Bereits seit dieser Zeit lebt Marian Gold finanziell unabhängig, wie er sagt. Fast alle Hits werden bis heute gespielt beziehungsweise von anderen Künstlern gecovert. In Japan sei er im Übrigen nie gewesen und mit dem Land der aufgehenden Sonne habe „Big in Japan“ im Grunde genommen auch nichts zu tun. „Das ist eher eine Redensart, mit der gescheiterte Leute ihr Versagen rechtfertigen. Nach dem Motto: ‚Hier bin ich nichts geworden, aber in Japan wäre ich groß.‘“ „Big in Japan“ sei ein Song über zwei Junkies, die erfolglos versuchen, von Drogen wegzukommen, erklärt der Songschreiber. Doch um ein Haar hätte es der große Hit gar nicht aufs erste Album geschafft! „Wir haben damals innerhalb der Band lange darüber diskutiert. Mir schien der Song einfach zu alt“, blickt Marian Gold zurück. Zwischen der ersten Aufnahme von „Big in Japan“ und der Veröffentlichung hätten rund fünf Jahre gelegen. „Da war ich schon eher Bedenkenträger, doch am Ende froh, dass sich die Band anders entschied.“
Zu Berlin scheint Marian Gold keinen allzu großen Bezug mehr zu haben. Wenn er noch mal umziehen würde, dann nicht innerhalb der Stadt. „Paris, Barcelona, aber auch München oder Hamburg könnte ich mir vorstellen“, so der Musiker, der in Berlin nach wie vor Ku‘damm und das Aquarium am Zoo schätzt. Einmal im Jahr sei er auch auf Sylt, wo er mit der Band probt und Songs aufnimmt.

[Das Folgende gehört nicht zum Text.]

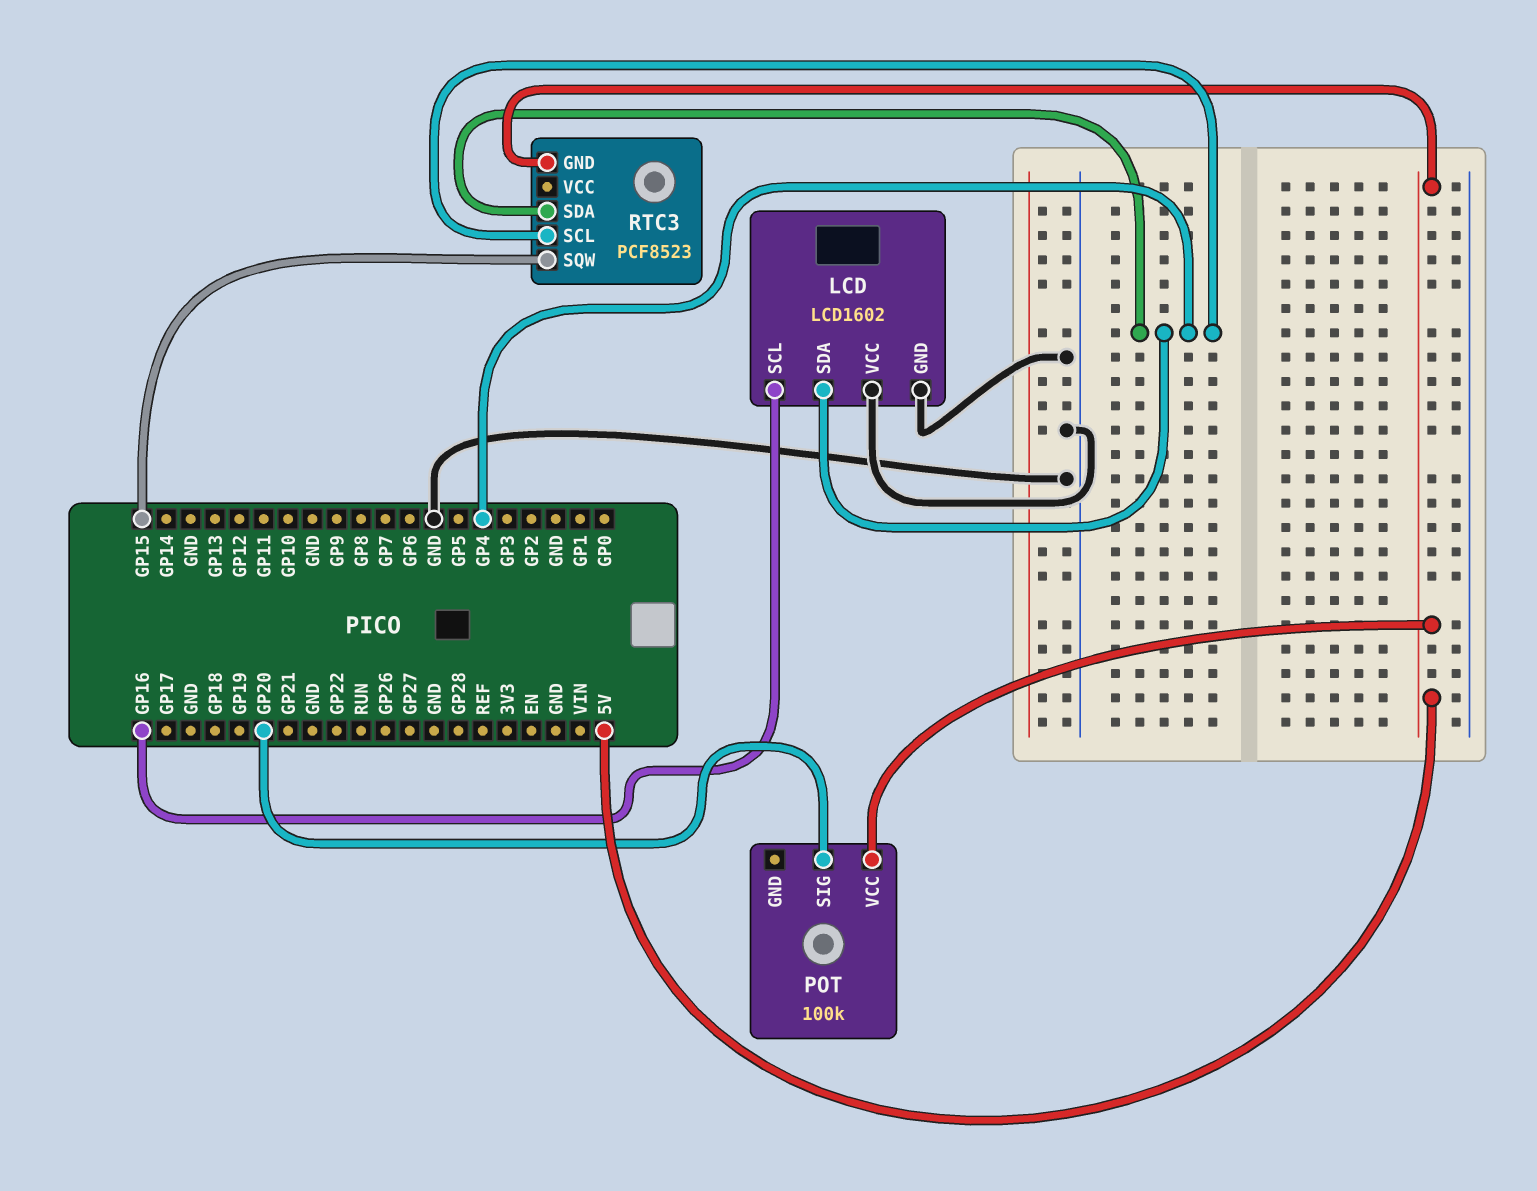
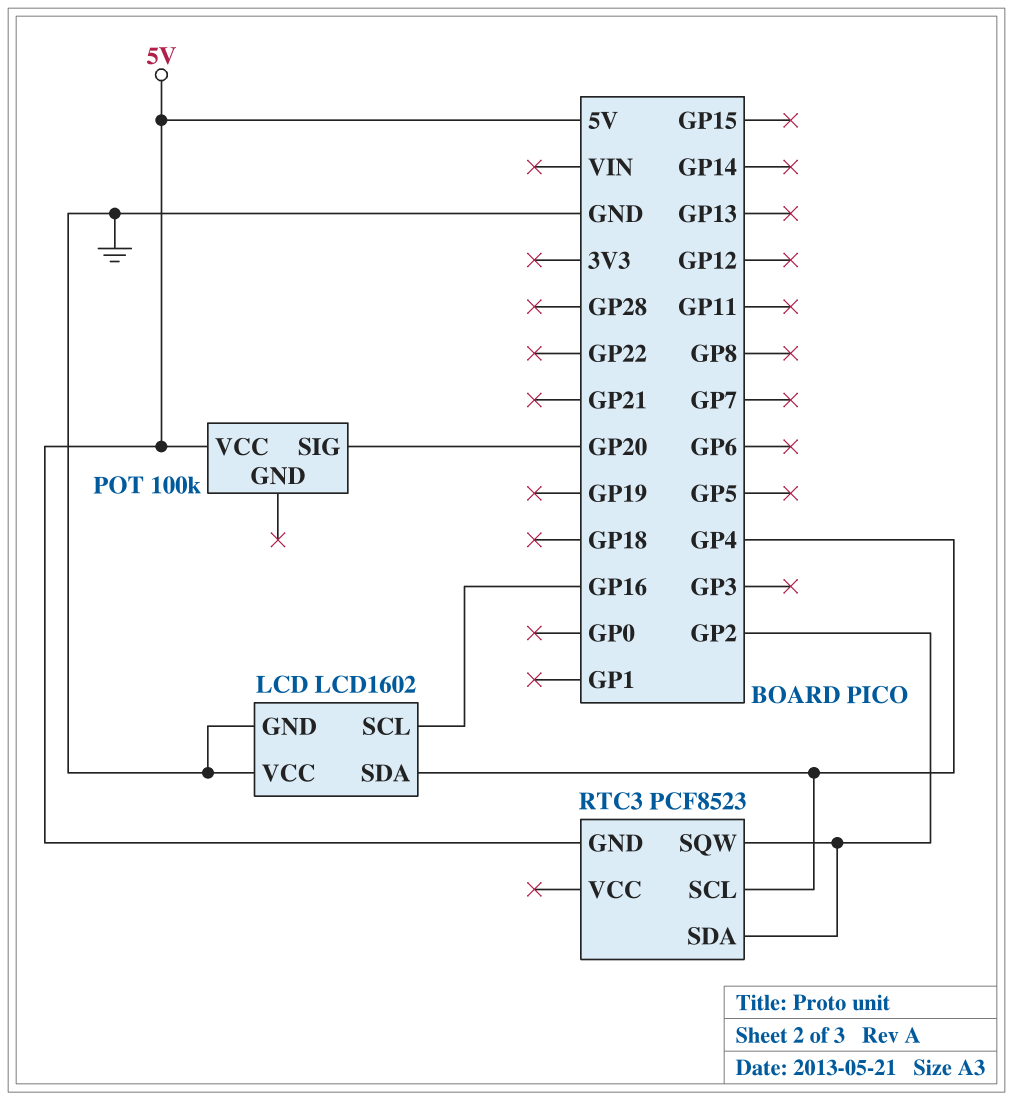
RTC3 pin SDA: GP4 -> GP2
RTC3 pin SQW: GP15 -> GP2

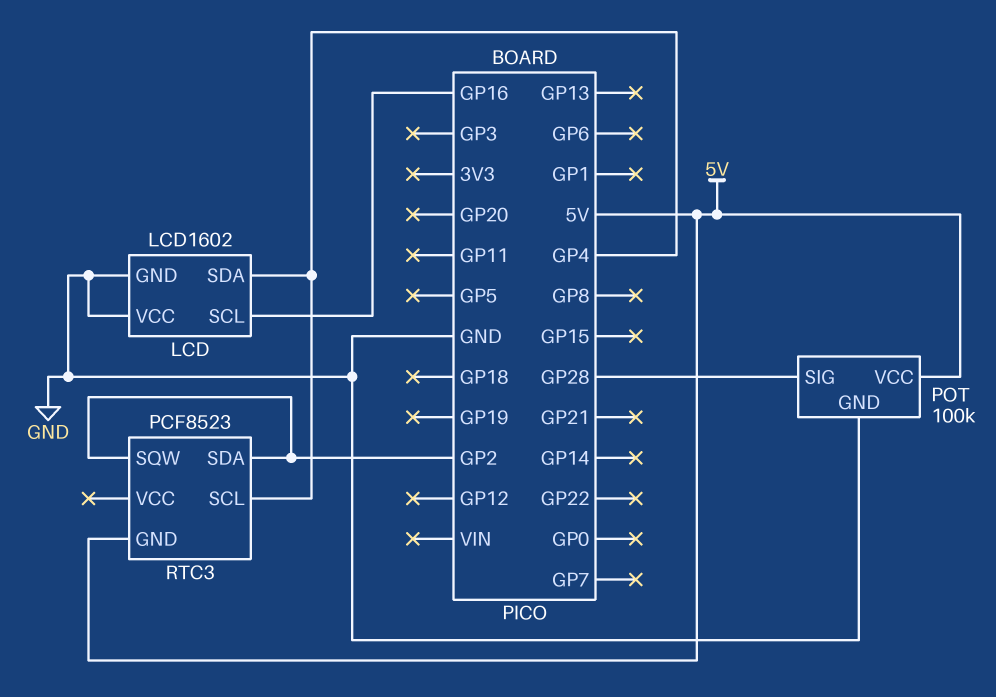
POT pin GND: none -> GND
POT pin SIG: GP20 -> GP28

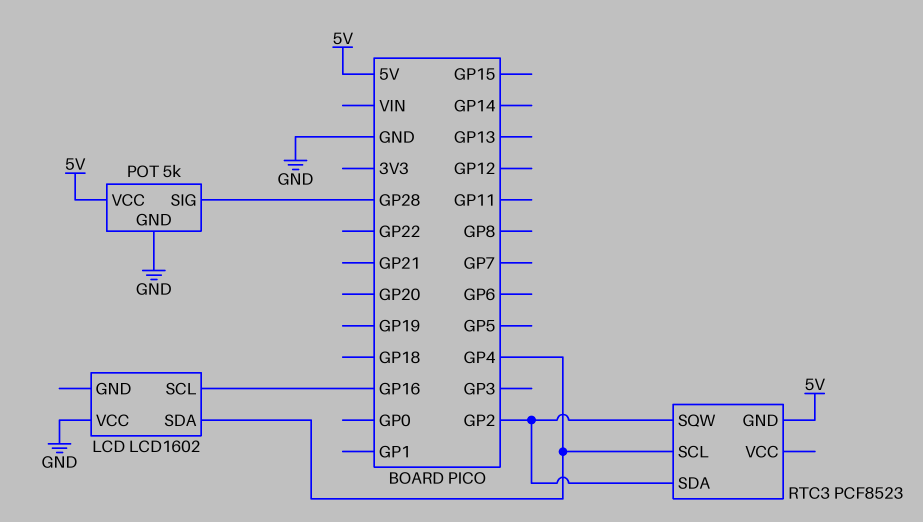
LCD pin GND: GND -> none
POT: 100k -> 5k

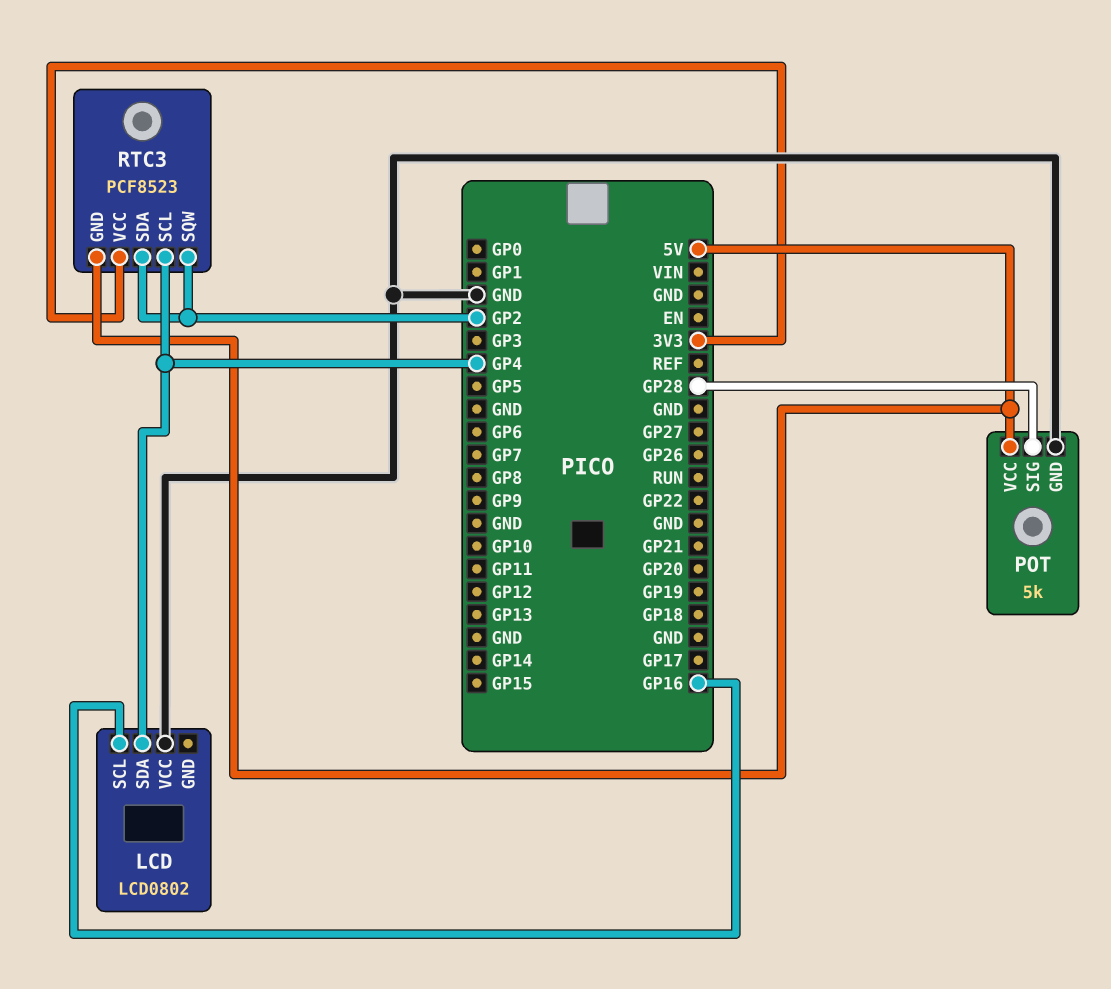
LCD: LCD1602 -> LCD0802
RTC3 pin VCC: none -> 3V3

„Wir sind nicht abgehoben“
Im Osten Berlins war er bereits vor der Wende, allerdings dienstlich. „Wir traten 1987 in ‚Ein Kessel Buntes‘, der großen Show des DDR-Fernsehens, unter anderem mit ‚Dance with me‘, auf. Danach zogen wir ein bisschen durch die City, die Stasi immer im Schlepptau.“ Einen direkten Draht zu Ost-Künstlern gab es nicht. „Puhdys und Karat kannten wir aber, fanden auch einige Nummern gut, von Karat zum Beispiel ‚Albatros‘ und ‚Schwanenkönig‘“, so der Sänger, dessen Frau Anna eine der Wenigen sei, die ihn heute noch mit Hartwig ansprechen. Sein heutiger Name Marian Gold habe mit einem Lied seines Jugendidols Freddy Quinn zu tun. Der Bandname „Alphaville“ entstamme wiederum dem gleichnamigen Science-Fiction-Film von Jean-Luc Godard. Seit 1983 nannten sich Marian Gold, Frank Mertens und Bernhard Lloyd (bürgerlich: Bernd Gössling) so. Später wechselte die Besetzung der Formation mehrfach. Anfangs hieß das Pop-Trio übrigens „Forever Young“.
Mit dem plötzlichen Ruhm nach den ersten Hits konnten sie durchaus umgehen, wie Marian Gold in der Rückschau erzählt. Noch einige Wochen zuvor ohne eigene Bleibe, residierte er mit seinen Musikerkollegen plötzlich in den teuersten und besten Hotels. Vorher sei er getrampt, dann auf einmal in der ersten Klasse geflogen. Diese Phase nach den ersten Erfolgen habe er empfunden als säße er im Kino und schaue einen Film, in dem er selbst mitspielt. „Das war schon verrückt, doch abgehoben sind wir, denke ich, nicht“, sagt Marian Gold. Dazu blieb auch nicht viel Zeit, denn die Plattenfirma forderte sofort einen Langspielplatten-Nachfolger. „Der Druck war nach dem ersten Album natürlich da. Ich glaube aber, dass wir das ausgehalten haben“, so der Sohn eines Heizungsfabrikanten, der 1973 in Schule und Internat Schloss Salem, einer früheren Reichsabtei unweit des Bodensees, sein Abitur ablegte.
Dass spätere Songs nicht mehr an die 80er-Jahre-Hits heranreichten, damit hat Marian Gold offenbar seinen Frieden geschlossen: Manches gebe es im Leben eben nur einmal, findet der Künstler, dessen sieben Kinder von vier verschiedenen Müttern stammen. Mit Alphaville im klassischen Gewand scheint sich dabei nun ein Kreis zu schließen. „Eternally Yours“ wirkt wie das Vermächtnis der Band – mit 23 Liedern, die mit ihrer philharmonischen Power nicht nur Fans begeistern dürften.